Espero no ser el único con taras por el confinamiento. Me disperso, me cuesta concentrarme, me empiezan a doler músculos y huesos que no sabía que tenía. Trabajo a distancia, acumulo lagunas y tiempos muertos. Solo me falta engordar un poco más, jugar de lateral y perder la congruencia en el pelo para ser ya del todo Marcelo. Superamos las dos semanas y nos queda mínimo un mes con esto. Lo llevamos bien: mi hijo tiene tres años, ya se la suda todo y ha aparecido hoy vestido de Papá Noel; mi hija tiene ocho y pregunta si llegará a ser "mujer"; mi mujer no recuerdo cuántos años tiene, pero me preguntó por Whatsapp, desde la habitación contigua, si en su día nos casamos en régimen de gananciales. Algo trama, por supuesto.

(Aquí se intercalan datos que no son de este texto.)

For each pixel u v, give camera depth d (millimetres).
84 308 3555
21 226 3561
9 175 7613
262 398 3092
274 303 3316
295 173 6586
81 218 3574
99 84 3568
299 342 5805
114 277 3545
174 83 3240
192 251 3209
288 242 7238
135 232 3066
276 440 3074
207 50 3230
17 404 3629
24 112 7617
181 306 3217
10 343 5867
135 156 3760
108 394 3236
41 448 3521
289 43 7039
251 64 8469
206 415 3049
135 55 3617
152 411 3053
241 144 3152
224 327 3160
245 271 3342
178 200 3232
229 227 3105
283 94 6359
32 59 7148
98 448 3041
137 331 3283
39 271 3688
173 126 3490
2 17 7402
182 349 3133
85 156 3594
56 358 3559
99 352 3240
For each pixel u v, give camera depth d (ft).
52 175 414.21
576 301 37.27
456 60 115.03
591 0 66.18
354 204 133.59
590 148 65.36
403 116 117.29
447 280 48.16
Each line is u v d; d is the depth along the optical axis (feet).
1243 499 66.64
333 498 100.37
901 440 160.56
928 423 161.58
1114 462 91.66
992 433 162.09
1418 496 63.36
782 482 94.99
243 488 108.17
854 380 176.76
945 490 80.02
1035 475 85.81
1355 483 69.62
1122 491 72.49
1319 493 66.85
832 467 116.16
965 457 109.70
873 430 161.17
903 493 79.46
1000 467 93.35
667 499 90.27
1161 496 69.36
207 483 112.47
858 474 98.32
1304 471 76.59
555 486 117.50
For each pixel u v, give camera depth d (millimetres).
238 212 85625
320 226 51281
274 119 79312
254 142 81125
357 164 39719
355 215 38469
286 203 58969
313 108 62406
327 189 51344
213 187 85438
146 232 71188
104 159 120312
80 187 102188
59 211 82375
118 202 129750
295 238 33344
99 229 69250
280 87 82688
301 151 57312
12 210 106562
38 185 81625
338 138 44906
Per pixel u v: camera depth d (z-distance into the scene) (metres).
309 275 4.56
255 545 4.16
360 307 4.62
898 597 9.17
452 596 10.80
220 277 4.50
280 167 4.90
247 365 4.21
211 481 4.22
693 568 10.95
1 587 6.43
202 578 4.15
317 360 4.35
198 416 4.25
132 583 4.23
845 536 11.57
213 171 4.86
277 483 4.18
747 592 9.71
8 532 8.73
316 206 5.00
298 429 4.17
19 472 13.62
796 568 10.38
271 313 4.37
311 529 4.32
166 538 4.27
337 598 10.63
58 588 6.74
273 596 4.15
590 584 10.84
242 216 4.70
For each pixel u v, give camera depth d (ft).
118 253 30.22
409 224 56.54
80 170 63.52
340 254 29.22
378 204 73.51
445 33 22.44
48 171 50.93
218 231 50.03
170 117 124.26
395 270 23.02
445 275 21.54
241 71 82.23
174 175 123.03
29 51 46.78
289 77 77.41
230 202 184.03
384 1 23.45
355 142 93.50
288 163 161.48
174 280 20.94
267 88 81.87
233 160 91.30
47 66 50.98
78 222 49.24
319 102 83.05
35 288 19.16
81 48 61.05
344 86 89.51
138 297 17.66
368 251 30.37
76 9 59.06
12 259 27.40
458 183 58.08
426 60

Sea como fuere, estoy descubriendo cosas con el confinamiento. No sabía que la ficción estaba tan sobrevalorada, pero lo estaba, como la Nochevieja, el teletrabajo o el sexo en la ducha. No sabía tampoco que tenía tanta ropa, no sabía que tenía tanta comida, no sabía que estaba en tantos grupos de Whatsapp, no sabía que tenía tantos hijos y no sabía que mi estabilidad mental dependía tanto del fútbol.

La falta de fútbol ha desnudado muchas de nuestras carencias. Así lo siento. No es que la competición fuera de por sí maravillosa, pero aportaba una coherencia salvadora en el calendario de nuestras vidas. Inyectaba una dosis de cosmos en nuestro descuidado caos. Quiero decir, podías vivir de noche o de día, podías aplicarte en el estudio o dejar de ir a clase, podías encontrar o perder pareja, podías quemar los bares o quedarte un tiempo recluido, podías hacer lo que fuera que el fútbol te esperaba, no fallaba jamás y seguía su camino. Podías ser tú un desastre absoluto, podías descarrilar, pero la Liga nos llenaba y reconducía, y evitaba esto que ahora se insinúa y crece, un agobiante vacío.

Era una red de seguridad, sin la que uno se asoma estos días con vértigo al abismo, tratando de adivinar qué nos va a pasar. Como si aplazados los torneos y eliminada esa certeza del gol, que fue a menudo casi la única, lo demás todavía perdiera más sentido.

Cuando acabe esta caída y empiece la recuperación, el fútbol tendrá que aportar lo suyo. No me refiero tanto a la crisis sanitaria, ni a la económica, que quizá también, sino al daño colateral de la anímica. Para eso estarán nuestros equipos, para devolver certezas, para ayudar a que cada pueblo y cada país recupere la autoestima y para saltar otra vez del yo al nosotros. Para pensar otra vez que en realidad nunca pasa nada de veras trascendental y para rubricar la vuelta a la normalidad, si es que existe eso todavía después de esto.